The article entitled 'Philatelic echo of 1989 Bush-Gorbachev Malta Summit' (The Sunday Times, October 4) deserves amplification.

I was in some way responsible for the stamp's design and printing in record time.

Within a few hours of the White House contacting former President Eddie Fenech Adami, who was Prime Minister at the time, Richard Cachia Caruana, his personal assistant, called me with the news as I was then the Malta correspondent for the Daily Telegraph.

Knowing I was also a member of the stamp design board, Mr Cachia Caruana said the event called for a special commemorative stamp.

He contacted the post master general, Alfred Costa, who initiated proceedings to see if the stamp could be compiled, printed and delivered a few days before the conference that started on December 3, 1989. Normally, a single stamp took some two months from concept to delivery.
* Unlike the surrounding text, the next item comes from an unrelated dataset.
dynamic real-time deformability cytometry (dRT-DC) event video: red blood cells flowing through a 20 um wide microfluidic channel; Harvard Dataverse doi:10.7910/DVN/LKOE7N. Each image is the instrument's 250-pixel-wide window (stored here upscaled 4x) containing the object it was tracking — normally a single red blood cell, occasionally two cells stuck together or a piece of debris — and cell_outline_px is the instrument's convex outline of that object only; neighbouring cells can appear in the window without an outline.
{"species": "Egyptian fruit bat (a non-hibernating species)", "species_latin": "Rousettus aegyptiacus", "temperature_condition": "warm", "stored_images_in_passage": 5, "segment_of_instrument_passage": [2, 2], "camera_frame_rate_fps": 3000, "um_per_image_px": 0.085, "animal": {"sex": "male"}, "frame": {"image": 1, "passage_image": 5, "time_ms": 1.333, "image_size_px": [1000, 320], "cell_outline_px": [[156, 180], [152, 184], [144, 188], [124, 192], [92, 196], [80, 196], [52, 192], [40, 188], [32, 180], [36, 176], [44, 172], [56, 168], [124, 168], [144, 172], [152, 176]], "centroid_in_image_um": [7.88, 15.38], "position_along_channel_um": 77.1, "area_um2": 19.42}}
I went to the US embassy and was surprised that they did not have a good portrait of President George H. Bush, but we managed to find one in a small booklet on the US Constitution.
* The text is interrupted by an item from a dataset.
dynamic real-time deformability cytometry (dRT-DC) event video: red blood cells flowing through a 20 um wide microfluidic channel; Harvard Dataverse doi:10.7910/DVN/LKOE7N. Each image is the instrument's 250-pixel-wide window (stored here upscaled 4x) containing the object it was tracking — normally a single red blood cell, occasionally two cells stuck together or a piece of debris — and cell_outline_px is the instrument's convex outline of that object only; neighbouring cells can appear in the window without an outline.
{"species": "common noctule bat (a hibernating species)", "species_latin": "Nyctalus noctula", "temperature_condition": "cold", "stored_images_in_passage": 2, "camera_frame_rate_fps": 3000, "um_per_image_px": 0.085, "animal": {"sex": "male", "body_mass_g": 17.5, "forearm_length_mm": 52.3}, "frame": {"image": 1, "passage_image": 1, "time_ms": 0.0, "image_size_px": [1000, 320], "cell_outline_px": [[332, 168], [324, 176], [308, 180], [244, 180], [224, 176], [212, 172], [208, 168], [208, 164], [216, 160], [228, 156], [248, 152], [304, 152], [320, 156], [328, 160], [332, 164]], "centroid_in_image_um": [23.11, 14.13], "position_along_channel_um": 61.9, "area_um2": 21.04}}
I tore this from the book and went to the Soviet embassy, which immediately produced a large portrait of USSR President Mikhail Gorbachev.

I pencilled a rough sketch with an outline of Malta. The printers sent a rough proof the next day showing the heads of the two leaders in black, set against a blue background.
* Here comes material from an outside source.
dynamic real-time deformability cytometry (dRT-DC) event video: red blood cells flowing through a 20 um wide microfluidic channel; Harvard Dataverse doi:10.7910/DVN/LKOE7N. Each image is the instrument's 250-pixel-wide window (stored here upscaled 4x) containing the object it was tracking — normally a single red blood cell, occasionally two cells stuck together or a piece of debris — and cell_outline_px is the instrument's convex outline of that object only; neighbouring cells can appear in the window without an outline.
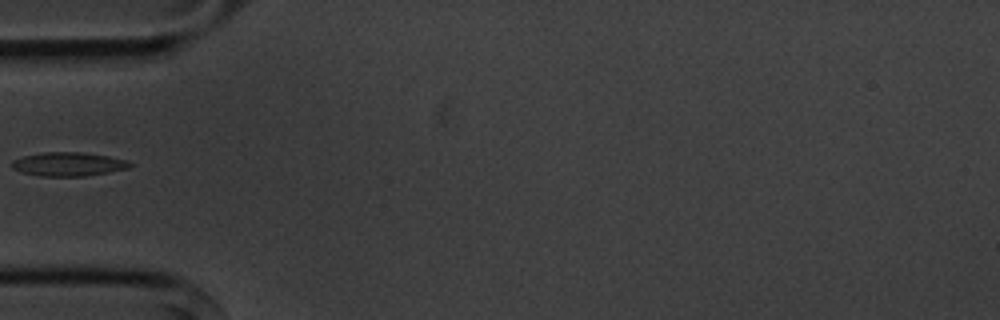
{"species": "common noctule bat (a hibernating species)", "species_latin": "Nyctalus noctula", "temperature_condition": "cold", "stored_images_in_passage": 5, "camera_frame_rate_fps": 3000, "um_per_image_px": 0.085, "animal": {"sex": "male", "body_mass_g": 20.1, "forearm_length_mm": 53.5}, "frame": {"image": 1, "passage_image": 4, "time_ms": 3.333, "image_size_px": [1000, 320], "cell_outline_px": [[132, 164], [128, 168], [108, 172], [84, 176], [40, 176], [20, 172], [12, 168], [12, 160], [24, 156], [44, 152], [84, 152], [108, 156], [128, 160]], "centroid_in_image_um": [5.8, 13.95], "position_along_channel_um": 79.2, "area_um2": 16.36}}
The relevant names were added on, but we felt the birthmark on the Soviet president's forehead was too conspicuous, so it was eliminated - for this we were criticised by some philatelic magazines.

The final proof was approved by the Prime Minister and the printers delivered the stamps within 24 hours.

Although the post offices were only open until 12.45 p.m. on the day of issue, a record 303,000 stamps were sold. The Prime Minister sent a first day cover to every sailor on the two warships, Slava and Belknap.

I was also involved in the naval vessels set of 2006 with designer Francis Ancilleri. We could not find a photograph including both the Slava and Belknap, so I picked an over-head shot of the Slava at sea from the Wickman Collection and Ancilleri craftily tilted the bows of the Belknap in a separate photograph placed in the background.

A close scrutiny will reveal that the perspective is not quite correct.